The European Union (EU) is made up of some 23 countries (states), most of whom have their own unique language. Currently each of the recordings of the plenary debates is translated into 22 languages at a huge cost with each taking up to 4 months to produce. The current EU translations budget is reputedly the largest of any organisation anywhere in the world but plans are underway to make cuts. Lawmakers approved a proposal recently where the recordings are made in their original language but only translated into another language following a request by that member state. The savings are hoped to be somewhere in the region of €8 million per year.  A more radical change to translate everything just into English which would have saved even more costs was rejected on the basis that it was linguistically unjust.

It is worth pointing out that these translation costs are in addition to the costs of the live interpreting of plenary debates that are available to anyone who wants to listen to them in their own language. These video recordings are also available live in real time on the Internet. Scaling down the plenary translation service has been on agendas of the administration and MEPs for a number of years, but that only now is the video service being used enough to justify the change. The move may come as a disappointment to defenders of multilingualism, some of whom have described the Parliament as a ‘Noah’s Ark’ of languages against what they view as the flood of English into EU Institutions. However, the reality is in these days of austerity, drastic monetary cuts are needed right across the board to reflect the worldwide recession threat, and some even advocate that the €8 million savings are not enough.

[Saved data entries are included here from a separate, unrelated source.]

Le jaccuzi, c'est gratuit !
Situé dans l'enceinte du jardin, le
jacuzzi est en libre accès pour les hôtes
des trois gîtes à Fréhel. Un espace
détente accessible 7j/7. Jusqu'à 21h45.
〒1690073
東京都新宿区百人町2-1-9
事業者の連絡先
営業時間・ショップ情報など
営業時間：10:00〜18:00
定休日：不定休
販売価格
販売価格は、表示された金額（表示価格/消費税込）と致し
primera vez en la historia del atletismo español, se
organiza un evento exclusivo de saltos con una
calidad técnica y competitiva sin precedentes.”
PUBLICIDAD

While money spent on translation services is often described as the ‘cost of democracy’, British Conservative MEP, Geoffrey Van Orden, does not believe the EU institutions need to translate documents into every language to preserve their principles. He has campaigned long and hard for a reduction in the translation budget and interestingly draws parallels with how other large multi-nation organisations handle their translation requirements. He says “NATO has 28 member countries and just two working languages and the UN has 193 member states and six working languages. Why must all our documents be translated into 22 different languages? It is one of the most costly parts of parliament’s budget.” We think he has a valid point.

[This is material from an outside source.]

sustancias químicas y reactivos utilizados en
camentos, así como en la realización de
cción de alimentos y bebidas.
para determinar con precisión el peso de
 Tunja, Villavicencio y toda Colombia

The EU has to be alive to the economic climate that surrounds us all and align its activities accordingly. A spokesperson from WORDtrans said, “What seems utterly bizarre to us is that while they have agreed to make the savings, there are no plans to cut jobs despite the reduction in workload. The translation industry by its nature is hugely labour-intensive and salaries form by far the biggest cost overhead. So without cutting staff numbers, it is difficult to see how savings are going to be made.” Perhaps in time, all will be clear.